Since all men are called to make disciples, it stands that Paul’s great commission to elders to “shepherd the flock of God (Acts 20:28)” falls within the boundaries of our Lord’s Great(er) Commission to “make disciples of all nations (Matt 28:18-20).” Simply, elders are godly, disciple-making disciples who actively seek the spiritual good of their church, and have been uniquely gifted by God to glorify him by shepherding his church through the regular preaching and teaching of God’s Word.
All Christian men should aspire to reflect the character of Christ in their motivation to bring glory to God by serving the spiritual good of the members of their church. They should dream of becoming disciple-making disciples.
In other words, all men should aspire to be an elder because it sets them on a trajectory for helping others become more like Christ.
BROTHERS, ASPIRE TO SOMETHING GREAT!
To this point, I’ve tried to briefly argue that all men should aspire to be an elder because it sets them on a trajectory to become godly men who serve the good of the church to the glory of God. But where should a man begin?
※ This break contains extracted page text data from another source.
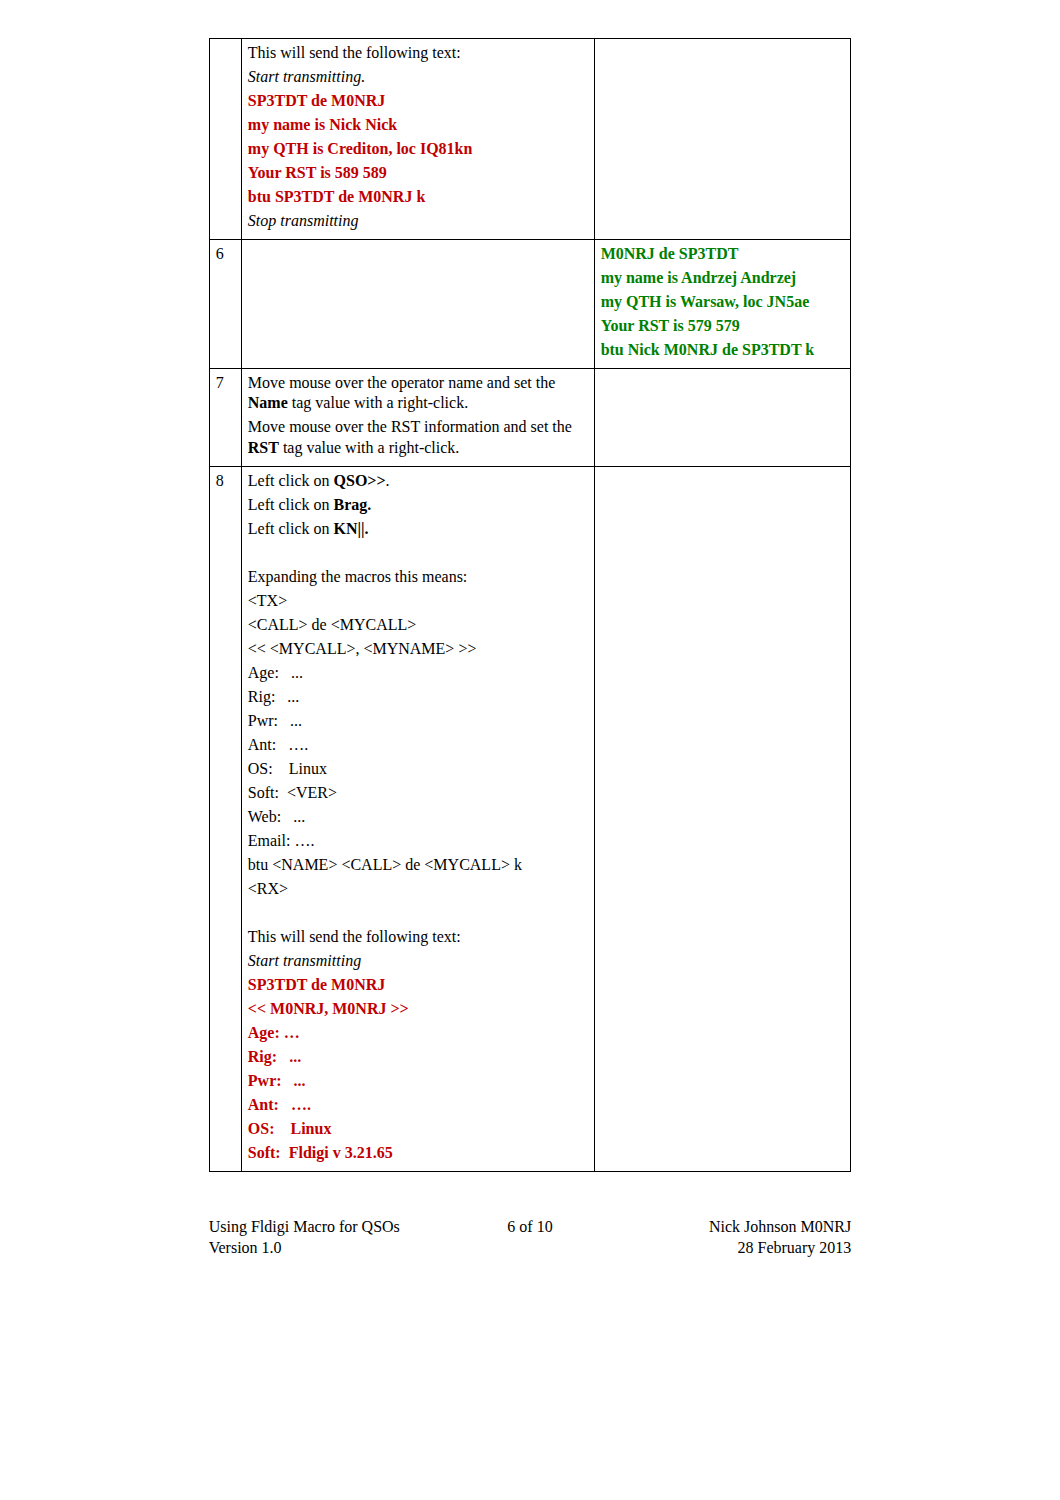| | This will send the following text: Start transmitting. SP3TDT de M0NRJ my name is Nick Nick my QTH is Crediton, loc IQ81kn Your RST is 589 589 btu SP3TDT de M0NRJ k Stop transmitting | |
| 6 | | M0NRJ de SP3TDT my name is Andrzej Andrzej my QTH is Warsaw, loc JN5ae Your RST is 579 579 btu Nick M0NRJ de SP3TDT k |
| 7 | Move mouse over the operator name and set the Name tag value with a right-click. Move mouse over the RST information and set the RST tag value with a right-click. | |
| 8 | Left click on QSO>> . Left click on Brag. Left click on KN//. Expanding the macros this means: <TX> <CALL> de <MYCALL> << <MYCALL>, <MYNAME> >> Age: ... Rig: ... Pwr: ... Ant: …. OS: Linux Soft: <VER> Web: ... Email: …. btu <NAME> <CALL> de <MYCALL> k <RX> This will send the following text: Start transmitting SP3TDT de M0NRJ << M0NRJ, M0NRJ >> Age: … Rig: ... Pwr: ... Ant: …. OS: Linux Soft: Fldigi v 3.21.65 | |
| Using Fldigi Macro for QSOs | 6 of 10 | Nick Johnson M0NRJ |
| Version 1.0 | | 28 February 2013 |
If any man in my church, regardless of age or experience, told me, “I think that I want to serve as an elder one day,” my response would be, “Praise God! Brother, you desire a good thing. Can you teach?”
At that point, it’s incumbent upon me (and, Lord willing, other elders) to assess his spiritual maturity in order to best encourage and equip him in the coming months or years while he continues to serve as a faithful member. I want him to get a big vision for the purpose of the church in the world and why he’s a indispensable part of our church reflecting the glory of God. When appropriate, we’d look to provide opportunities for him to grow as an evangelist and be tested as a teacher and leader (small group, Wednesday night Bible study, Sunday school, etc.).
Maybe he becomes an elder. Maybe he doesn’t. Over time, God will make it clear to the church whether or not this is a man called to lead them. More significantly, this man has set himself on a trajectory to grow in godliness as he learns to become a disciple-making disciple in the context of our church.
On the other hand, there may be a godly man in our church who loves others well and is a competent teacher. He has served faithfully and has seen his spiritual influence grow. Yet, for one reason or another, he doesn’t aspire to be an elder. Maybe I and others see the potential but he doesn’t. I’d want to know why. Perhaps he’s prematurely disqualified himself due to some flawed ideas about spiritual leadership (see above). Maybe he’s restrained by false humility, thinking (wrongly) that ambition is always a bad thing. Maybe nobody’s ever challenged him: “Have you ever thought that maybe God has gifted you to lead as an elder in the church?” I want to help this brother dream a bit. I want to see godly ambition welling up inside of him–ambition for the good of our church and the glory of God!
Maybe he becomes an elder. Maybe he doesn’t. Time and truth will tell. God will make it clear to the church whether or not He has appointed this man to help shepherd His flock. More significantly, whether he fills the office or not, this man has set himself on a trajectory to continue growing in godliness as a disciple-making disciple in the context of our church.
For this reasons, I’ll never stop calling all men in our church to be dreamers! I want all men in our church to aspire to be elders because I want all my brothers to become men who seek the spiritual good of the church to the glory of God.
Perhaps some, by God’s grace, will one day help shepherd the flock of God. Lord willing, all of us will look a lot more like Jesus.